Participants were required to be: aged 19–50 years at the date of informed consent; male, or non-pregnant, non-breastfeeding females who agreed to comply with contraceptive requirements, or females of non-childbearing potential; determined to be healthy by the study investigator following a physical examination and assessment of medical records; and have a body mass index (BMI) of 18–30 kg/m2. A full list of eligibility criteria is provided in Supplementary Methods. The planned sample size for this study was 48 participants (eight in each of the six treatment arms, with a minimum of three participants in each BMI subgroup [i.e., 18 to < 25 kg/m2 and ≥ 25 to ≤ 30 kg/m2 in each treatment arm]). Each participant was assigned to only one treatment arm. Participant assignment was planned to follow a ratio of 1:1:1.

The primary endpoint was the tolerability of fSCIG 10%. This was assessed as the proportion of participants who completed all initiated infusions without interruption, stoppage, or infusion rate reduction due to a treatment-emergent adverse event (TEAE) that began during the infusion, related to either the rHuPH20 or Ig components. One of the secondary endpoints was the safety of fSCIG 10% infusions. Throughout the study, participants were monitored with clinical laboratory measurements, physical examinations, vital sign measurements, and electrocardiograms. Safety was evaluated by the number of TEAEs and rates of TEAE per participant, per infusion, and per person-year. TEAEs were recorded according to whether they were: fSCIG-related or non-related; non-serious or serious; mild, moderate, or severe; local or systemic; infusion-associated (i.e., any TEAE that began during the infusion or within 24 h following infusion); or led to premature discontinuation from the study. Adverse reactions (ARs) and ARs of special interest were also recorded. The number of participants who developed any binding or neutralizing anti-rHuPH20 antibodies was recorded, and the proportion of participants with anti-rHuPH20 binding antibody titers ≥ 1:160 was summarized between treatment arms [14]. For the determination of binding anti-rHuPH20 antibodies, plasma samples were assayed using a bridging format electrochemiluminescence immunoassay method validated according to current guidance [15] and industry standards [16] at Eurofins Pharma Bioanalytics Services, St Charles, MO, USA. In the event that binding anti-rHuPH20 antibody titers ≥ 1:160 were detected, plasma samples were assessed for neutralizing anti-rHuPH20 antibodies using a validated hyaluronidase enzymatic assay (BioAgilytix, San Diego, CA, USA).

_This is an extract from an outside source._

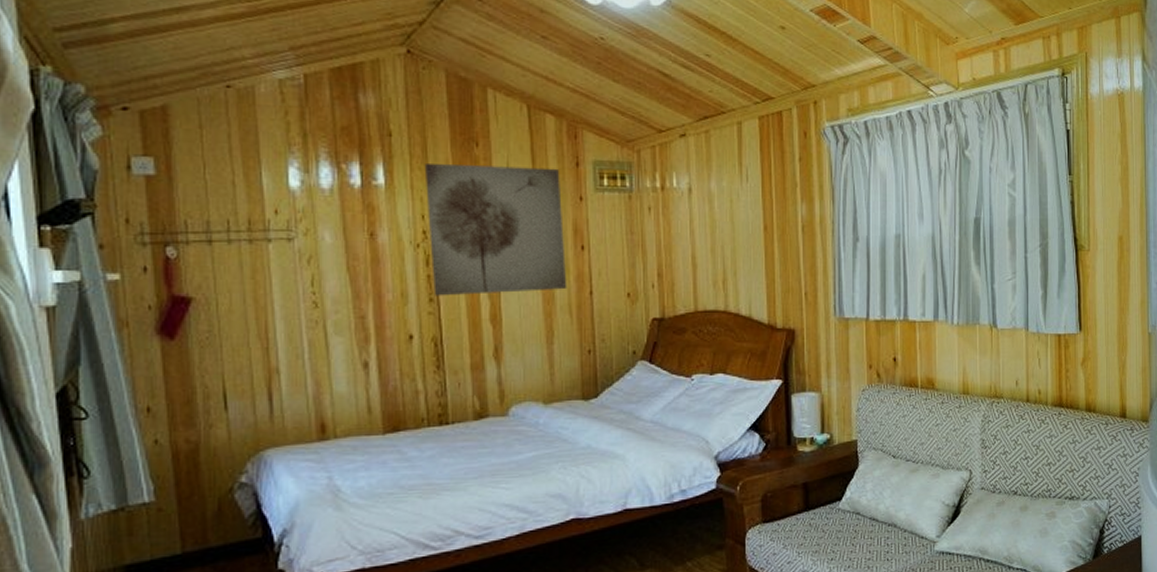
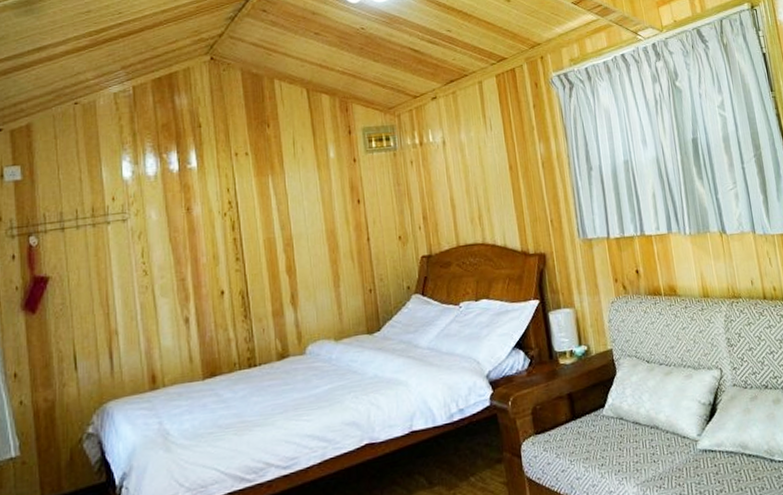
wall art: present [424,164,567,296] -> none [227,137,348,256]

This study was not designed for statistical hypothesis testing; therefore, the sample size was not based on statistical considerations. All participants who received at least one dose of fSCIG 10% were included in the analysis. Tolerability and safety outcomes were compared between the conventional, accelerated, and no ramp-up arms for TDLs of 0.4 g/kg/infusion and 1.0 g/kg/infusion (i.e., study Part 1 and Part 2) separately.

This study was conducted in accordance with the International Council for Harmonisation Guideline for Good Clinical Practice. The study was approved by the IntegReview Institutional Review Board on May 26, 2020.